This article has been updated from a previous version.
The terms “insurance agent” and “insurance broker” are frequently used interchangeably, but don’t make the mistake of thinking they’re the same thing. There are differences between the two that matter.
Most importantly, an insurance agent represents a single insurance company while an insurance broker represents you as the buyer and will seek quotes from more than one insurance provider. Both are licensed to sell insurance products while following provincial and federal regulations.
You can use either to buy home insurance or car insurance. Both have their advantages.
What does an insurance agent do?
Agents sell insurance from only a single company and often take the form of salespeople at call centres with a set price for products and services, including home and auto insurance. As the consumer, you have no way of knowing if the price on offer is the best one for the coverage you’re getting. It’s up to you to do your homework and shop around to compare rates.
Insurance companies and the agents who work for them are also known as direct writers because they issue insurance policies directly from the company to the consumer through their employees (agents).
Even if you want to take the time to compare packages for any given type of insurance, you also must consider the nuances in the fine print for each one. With that said, buying insurance directly from an agent does have its advantages. It’s easy to get a quote over the phone or online, which can speed up comparison shopping. Not only does it save you time, but it saves the insurance company money, so theoretically some of those savings get passed on to you in the form of a lower premium.

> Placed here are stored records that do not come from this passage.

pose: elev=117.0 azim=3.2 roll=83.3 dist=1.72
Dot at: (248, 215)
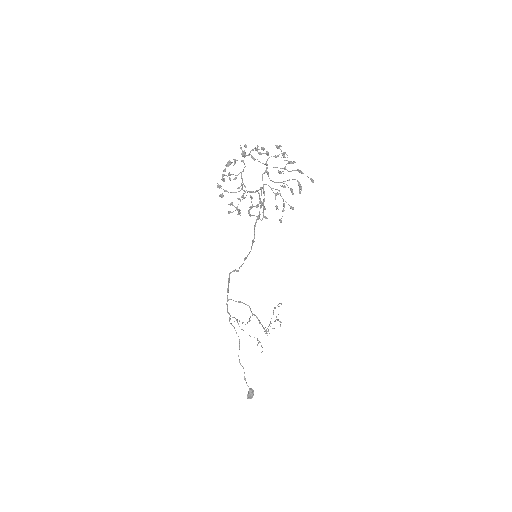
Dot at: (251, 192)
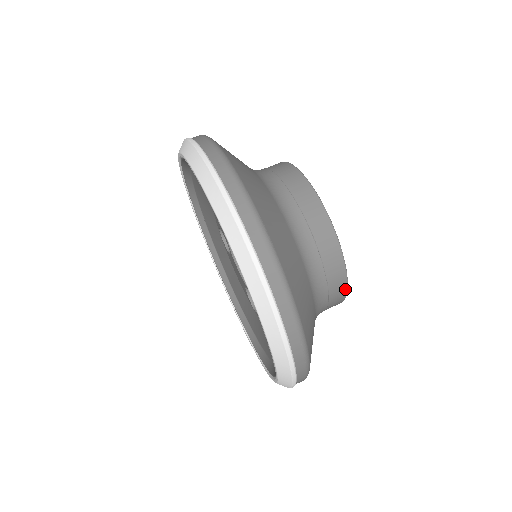
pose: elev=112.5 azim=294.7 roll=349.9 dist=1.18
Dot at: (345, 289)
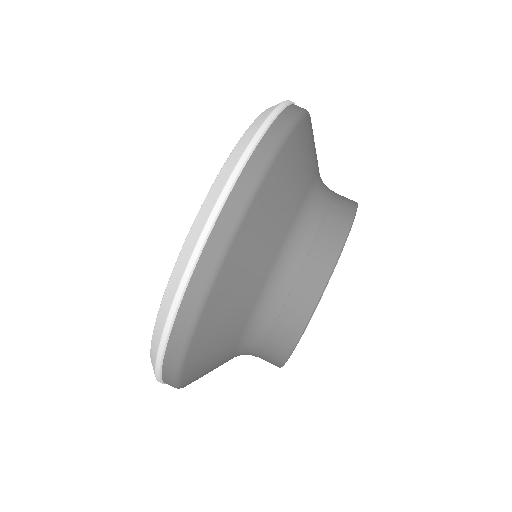
Dot at: (281, 363)
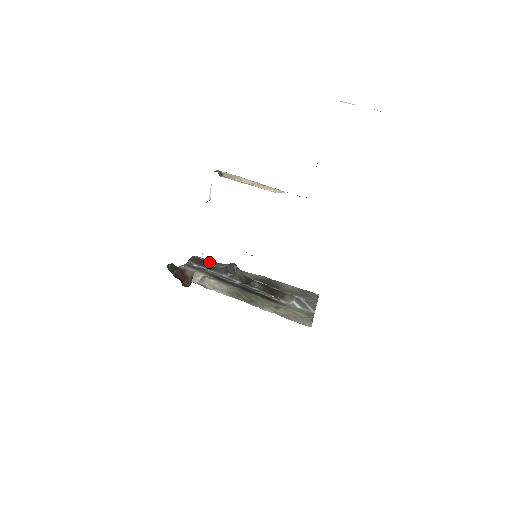
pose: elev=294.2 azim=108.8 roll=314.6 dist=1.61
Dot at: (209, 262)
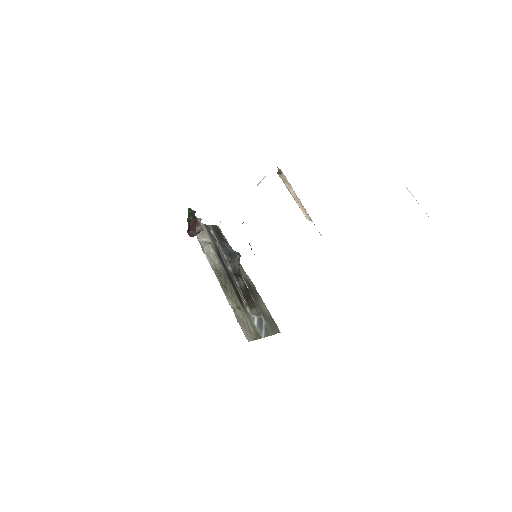
Dot at: (224, 239)
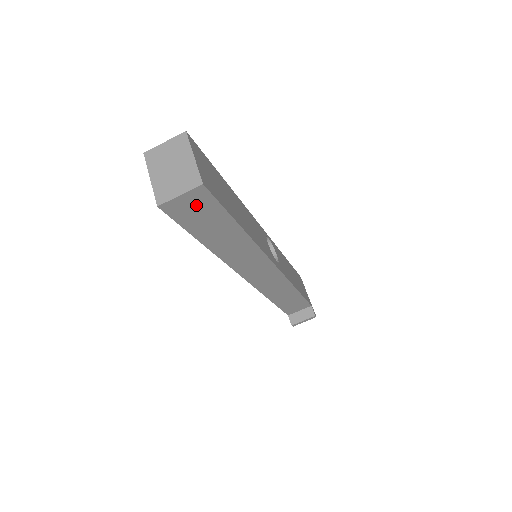
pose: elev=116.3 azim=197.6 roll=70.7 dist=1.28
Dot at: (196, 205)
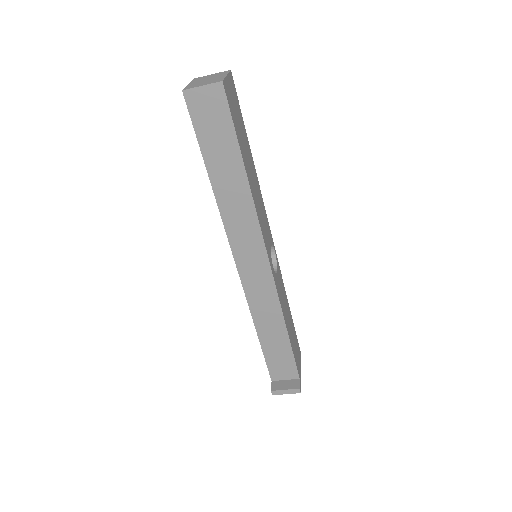
Dot at: (212, 107)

Questions to ask an insurance agent
Regardless of the type of insurance you’re looking to buy, there are several things you want to know when buying it directly through an insurance agent:
- What is the process for making a claim?
- How long does the claims process take?
- Will a person handle my claims or are they handled online?
- Will the same agent always manage my policy?
- Are you able to tailor existing insurance products to my specific requirements?
- How are you compensated?
What does an insurance broker do?
The advantage of working with a broker is that they can provide you with more choice than an agent can.
A good broker is out to get the best insurance product for you based on your needs and has access to different providers selling a variety of property or casualty insurance. Long-term relationships with customers and reputation are keys to the success of an insurance broker. Depending on where you live, provincial organizations such as the Registered Insurance Brokers of Ontario and the Insurance Brokers Association of Alberta, among others, provide governance and education for independent brokers.
Brokers are often independent businesses with in-depth knowledge of the evolving insurance landscape and available services; that is their competitive advantage. A broker’s job is to quickly and accurately compare property or casualty insurance options from a variety of carriers on your behalf.
Brokers are licensed to sell multiple products, allowing you to get a package deal — home, auto, and life insurance all at once, for example. A broker is also better equipped to help consumers who need something more customized than a standard policy.
Your broker may receive a commission for providing their service that is reflected in your premium.
Questions to ask an insurance broker
Just as there are questions you should ask an agent, there are questions to ask when selecting an insurance broker:
- What are your qualifications?
- How long have you worked in the insurance industry?
- Will you work with me all the time, or will it be another staff member?
- How often will you be in touch?
- What is the process for making a claim? How long will it take?
- What carriers do you represent?
- Do you offer customized insurance products?
Choosing between an agent or a broker involves weighing pros and cons while understanding your specific insurance needs. It makes sense to shop around to find a balance between a fair rate and appropriate coverage.